COMMENTARY | A recent report by the National Center for Education Statistics comparing changes in arts education in public schools from 1999-2000 to 2009-2010 shows that since the start of No Child Left Behind, our public schools have seen a reduction in the arts education offered to students. Secretary of Education, Arne Duncan, commented on the results, stating it is imperative that "we continue to elevate, enrich, and expand arts education in our nation's schools", according to the U.S. Department of Education.
Among the most disturbing findings in the report is that economically disadvantaged students, many of whom do not have access to arts education anywhere but in public schools, have suffered a 20 percent reduction in arts education offerings, from 100 percent of schools offering such programs in 1999-2000 to only 80 percent in 2009-2010.
One potential reason for this, according to Secretary Duncan, is that schools are being denied access to Title I and Title II funds for arts education, a mistake on the part of State departments of education. Another, of course, is the rigorous No Child Left Behind testing and funding requirements and the harsh economic climate facing public schools, both of which have forced districts to cut courses that are not critical to standardized test performance or graduation. Unfortunately, arts education falls into these categories, making it one of the first programs to go.
Having taught in both a struggling high school and an affluent one, I have witnessed the benefits arts education programs provide to troubled, disadvantaged, and ESL youth as well as the disservice not having such programs does to these same populations. The opportunity gap discussed in the report is indeed devastating.

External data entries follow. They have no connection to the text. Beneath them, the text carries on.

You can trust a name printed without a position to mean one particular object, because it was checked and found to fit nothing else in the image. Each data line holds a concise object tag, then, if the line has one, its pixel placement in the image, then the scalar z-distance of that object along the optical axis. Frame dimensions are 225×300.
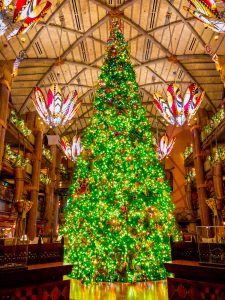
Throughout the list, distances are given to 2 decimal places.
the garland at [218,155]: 13.41
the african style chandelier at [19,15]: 4.81
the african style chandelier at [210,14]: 5.07
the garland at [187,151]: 18.78
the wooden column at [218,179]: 12.94
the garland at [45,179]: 20.24
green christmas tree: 6.02
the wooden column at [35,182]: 15.81
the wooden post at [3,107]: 10.98
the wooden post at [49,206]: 20.09
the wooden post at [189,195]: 18.84
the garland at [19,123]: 14.32
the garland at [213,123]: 13.58
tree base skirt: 4.79
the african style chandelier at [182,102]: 8.30
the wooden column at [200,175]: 15.03
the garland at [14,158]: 13.80
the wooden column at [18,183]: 14.10
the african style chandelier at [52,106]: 8.18
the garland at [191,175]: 18.68
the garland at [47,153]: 21.29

As Secretary Duncan mentioned in response to the report, arts education is critical for at-risk student populations. Research suggests that those students exposed to arts education "were more than three times as likely to earn a B.A. as low-income students without those experiences...[and]...low-income high school students who earned few or no arts credits were five times more likely not to graduate from high school than low-income students who earned many arts credits."
In a world where graduating from high school and getting a post-secondary degree are almost a requirement for prosperity, it is simply unacceptable to deny our low-income students the opportunities they need to succeed.

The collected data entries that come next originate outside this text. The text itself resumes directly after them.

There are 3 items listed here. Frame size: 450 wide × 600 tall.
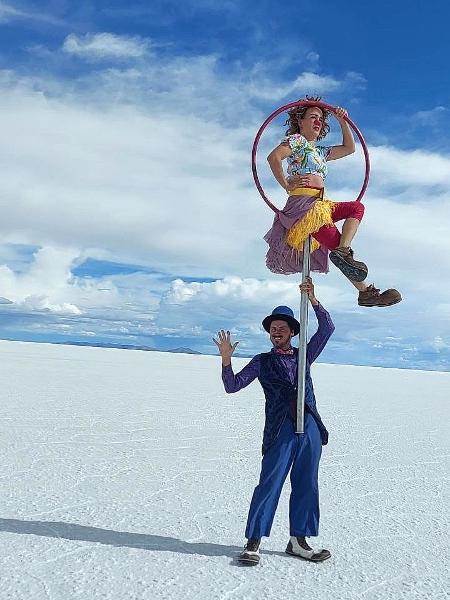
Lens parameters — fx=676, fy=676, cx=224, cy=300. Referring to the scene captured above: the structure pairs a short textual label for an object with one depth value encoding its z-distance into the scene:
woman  3.15
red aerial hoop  3.37
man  3.39
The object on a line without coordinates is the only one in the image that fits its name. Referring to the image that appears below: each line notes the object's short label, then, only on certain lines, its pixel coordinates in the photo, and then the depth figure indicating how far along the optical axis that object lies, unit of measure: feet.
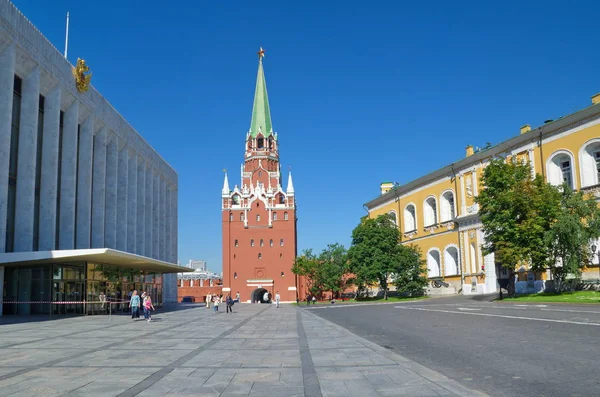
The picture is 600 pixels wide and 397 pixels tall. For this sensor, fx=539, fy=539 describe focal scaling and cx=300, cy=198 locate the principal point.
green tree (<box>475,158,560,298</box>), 121.08
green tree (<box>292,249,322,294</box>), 286.25
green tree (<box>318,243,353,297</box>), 266.77
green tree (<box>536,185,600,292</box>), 113.80
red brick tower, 304.50
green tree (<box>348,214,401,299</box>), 191.42
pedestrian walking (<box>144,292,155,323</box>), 85.81
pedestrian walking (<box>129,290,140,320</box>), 90.27
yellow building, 135.03
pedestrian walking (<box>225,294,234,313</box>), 140.26
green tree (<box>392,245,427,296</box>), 187.83
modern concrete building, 100.83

Once again, the culprit of this failure to meet students' needs is flawed accountability mandates for school districts and our unwillingness to invest in our children. And while the Department of Education is working to correct these problems through programs such as flexibility under No Child Left Behind and the Promise Neighborhood competition, more needs to be done.

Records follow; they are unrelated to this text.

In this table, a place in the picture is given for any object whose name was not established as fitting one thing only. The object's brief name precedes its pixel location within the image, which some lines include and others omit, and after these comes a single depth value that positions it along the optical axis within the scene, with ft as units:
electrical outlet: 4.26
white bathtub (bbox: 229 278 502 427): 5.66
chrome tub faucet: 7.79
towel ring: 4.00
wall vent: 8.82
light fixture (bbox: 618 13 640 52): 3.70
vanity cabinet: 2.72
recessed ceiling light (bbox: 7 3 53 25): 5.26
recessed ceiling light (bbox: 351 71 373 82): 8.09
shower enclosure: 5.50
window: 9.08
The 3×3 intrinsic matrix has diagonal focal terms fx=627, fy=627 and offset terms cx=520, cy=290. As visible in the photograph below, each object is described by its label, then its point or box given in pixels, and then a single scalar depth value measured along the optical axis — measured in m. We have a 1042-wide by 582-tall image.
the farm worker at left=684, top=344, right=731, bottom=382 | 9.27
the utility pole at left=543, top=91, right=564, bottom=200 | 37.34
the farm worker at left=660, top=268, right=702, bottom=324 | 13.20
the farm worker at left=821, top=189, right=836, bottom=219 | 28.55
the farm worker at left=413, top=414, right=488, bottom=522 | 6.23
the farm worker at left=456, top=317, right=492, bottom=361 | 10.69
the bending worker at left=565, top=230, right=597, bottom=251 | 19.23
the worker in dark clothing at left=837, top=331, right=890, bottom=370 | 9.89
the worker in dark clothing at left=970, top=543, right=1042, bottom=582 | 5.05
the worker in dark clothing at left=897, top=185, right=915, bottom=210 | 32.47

Stringent accountability programs that put public school funding at the mercy of high stakes test results and educators' jobs at the mercy of misleading, data-driven evaluation procedures are hurting our students more and more every year. Finally, we have a study that supports this, something educators have been unsuccessfully warning policy-makers and the public about for years.
But there is hope. The current administration's approach to education, which is also flawed, is at least a step in the right direction. Hopefully, it is just the nudge we need to completely reevaluate and overhaul how we measure student progress and teacher effectiveness.
Let's hope it is, anyway. Our children's futures depend on it.
Laura Sauer is a high school English teacher in Michigan. She holds a BA in English and is pursuing her MA in Curriculum Development and Instruction.